*DATASET CONTENT*
⁂
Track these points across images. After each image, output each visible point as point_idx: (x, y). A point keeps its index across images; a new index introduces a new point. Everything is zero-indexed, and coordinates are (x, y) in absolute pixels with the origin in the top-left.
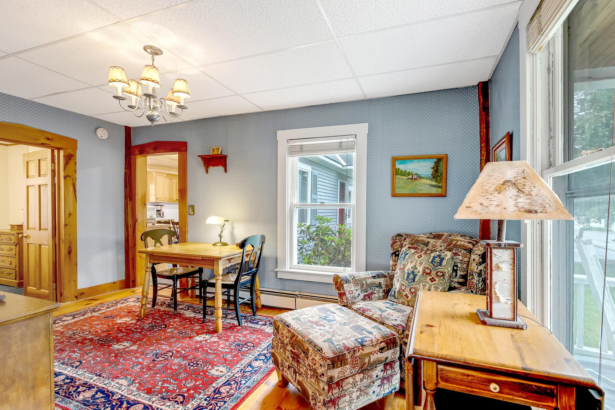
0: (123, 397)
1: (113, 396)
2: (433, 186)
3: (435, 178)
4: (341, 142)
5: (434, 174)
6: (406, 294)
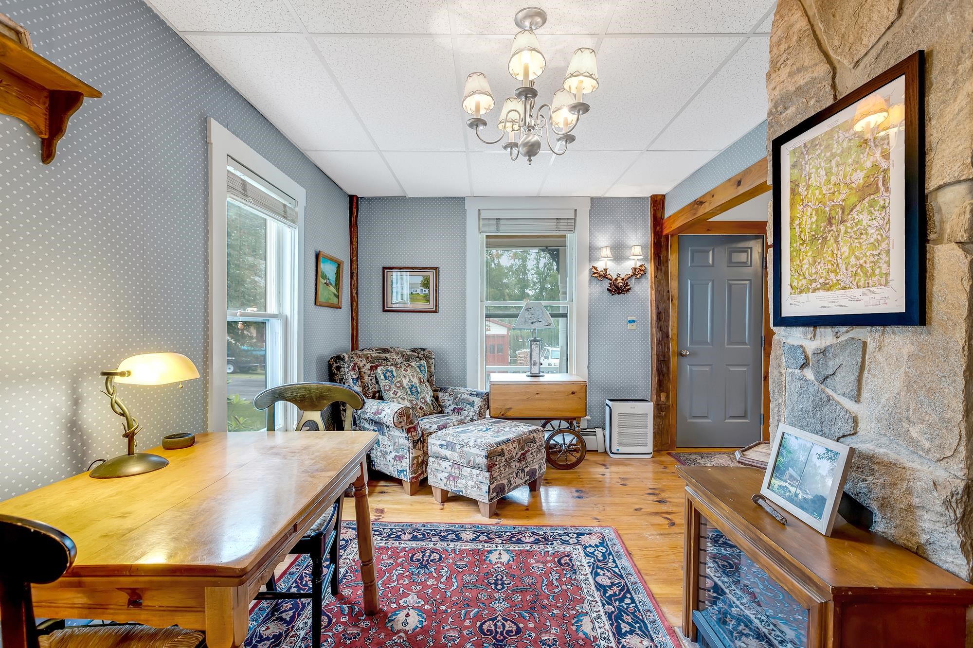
0: (605, 602)
1: (613, 612)
2: (335, 295)
3: (336, 286)
4: (285, 206)
5: (336, 281)
6: (421, 406)
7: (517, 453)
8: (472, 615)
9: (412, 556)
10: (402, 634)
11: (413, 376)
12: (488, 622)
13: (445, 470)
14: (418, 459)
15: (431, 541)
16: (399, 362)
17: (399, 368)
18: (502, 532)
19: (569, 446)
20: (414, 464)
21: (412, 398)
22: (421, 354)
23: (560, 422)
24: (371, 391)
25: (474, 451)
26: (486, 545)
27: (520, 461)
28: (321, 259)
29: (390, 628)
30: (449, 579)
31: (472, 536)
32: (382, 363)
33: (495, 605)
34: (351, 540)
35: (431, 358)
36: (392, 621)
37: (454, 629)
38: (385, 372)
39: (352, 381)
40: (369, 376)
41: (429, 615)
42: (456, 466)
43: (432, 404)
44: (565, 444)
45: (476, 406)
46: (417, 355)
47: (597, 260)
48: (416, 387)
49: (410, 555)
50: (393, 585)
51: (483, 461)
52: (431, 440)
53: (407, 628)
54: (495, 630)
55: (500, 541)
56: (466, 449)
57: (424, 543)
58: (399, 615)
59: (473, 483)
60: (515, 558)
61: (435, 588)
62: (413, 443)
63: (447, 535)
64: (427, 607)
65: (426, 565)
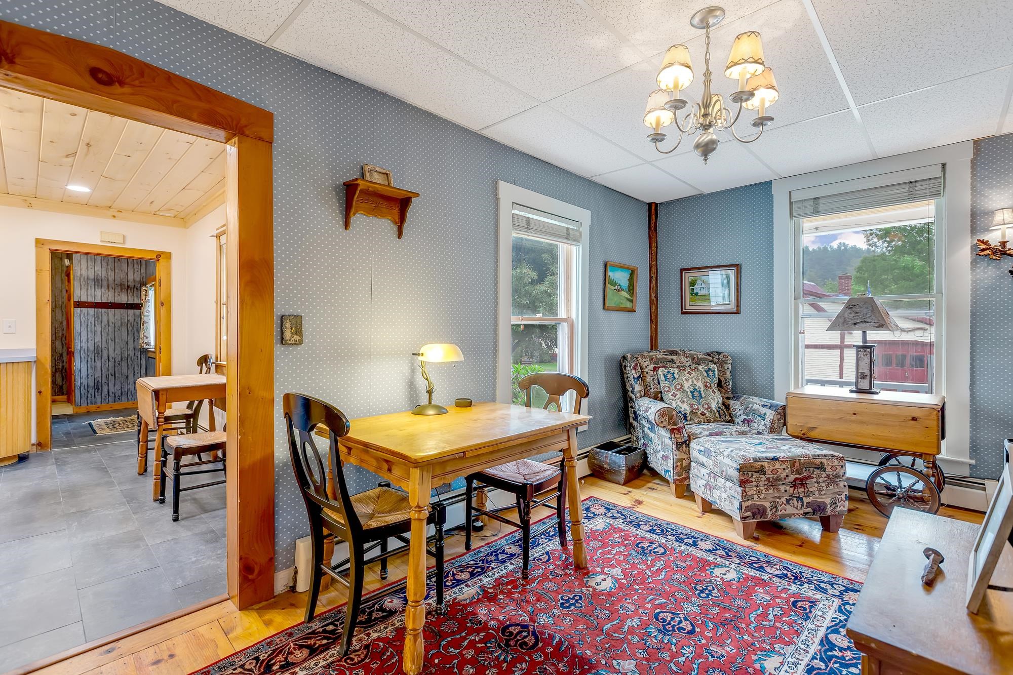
0: (818, 657)
1: (819, 668)
2: (628, 299)
3: (629, 291)
4: (568, 229)
5: (629, 287)
6: (702, 412)
7: (787, 476)
8: (657, 602)
9: (639, 543)
10: (591, 589)
11: (697, 380)
12: (668, 614)
13: (703, 477)
14: (682, 462)
15: (666, 538)
16: (688, 364)
17: (683, 370)
18: (747, 555)
19: (908, 491)
20: (677, 466)
21: (693, 402)
22: (715, 357)
23: (914, 460)
24: (653, 391)
25: (727, 461)
26: (719, 559)
27: (794, 485)
28: (609, 269)
29: (585, 582)
30: (659, 571)
31: (710, 547)
32: (667, 364)
33: (686, 606)
34: (599, 515)
35: (726, 363)
36: (590, 578)
37: (633, 604)
38: (666, 373)
39: (633, 380)
40: (651, 377)
41: (621, 586)
42: (712, 475)
43: (718, 411)
44: (901, 487)
45: (768, 420)
46: (711, 358)
47: (988, 230)
48: (700, 391)
49: (638, 541)
50: (609, 556)
51: (735, 474)
52: (693, 445)
53: (597, 587)
54: (670, 621)
55: (738, 561)
56: (720, 458)
57: (658, 537)
58: (598, 577)
59: (726, 497)
60: (741, 580)
61: (641, 572)
62: (677, 445)
63: (685, 538)
64: (624, 581)
65: (646, 554)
⁂
*AIM OF THE EXERCISE*
Please convert everything from the line that contains "7: (517, 453)" down to the line that contains "24: (371, 391)" in the listing into a Markdown table with the columns Row and Listing line, leaving out any blank lines.

*YOUR RESPONSE*
| Row | Listing line |
|---|---|
| 1 | 7: (517, 453) |
| 2 | 8: (472, 615) |
| 3 | 9: (412, 556) |
| 4 | 10: (402, 634) |
| 5 | 11: (413, 376) |
| 6 | 12: (488, 622) |
| 7 | 13: (445, 470) |
| 8 | 14: (418, 459) |
| 9 | 15: (431, 541) |
| 10 | 16: (399, 362) |
| 11 | 17: (399, 368) |
| 12 | 18: (502, 532) |
| 13 | 19: (569, 446) |
| 14 | 20: (414, 464) |
| 15 | 21: (412, 398) |
| 16 | 22: (421, 354) |
| 17 | 23: (560, 422) |
| 18 | 24: (371, 391) |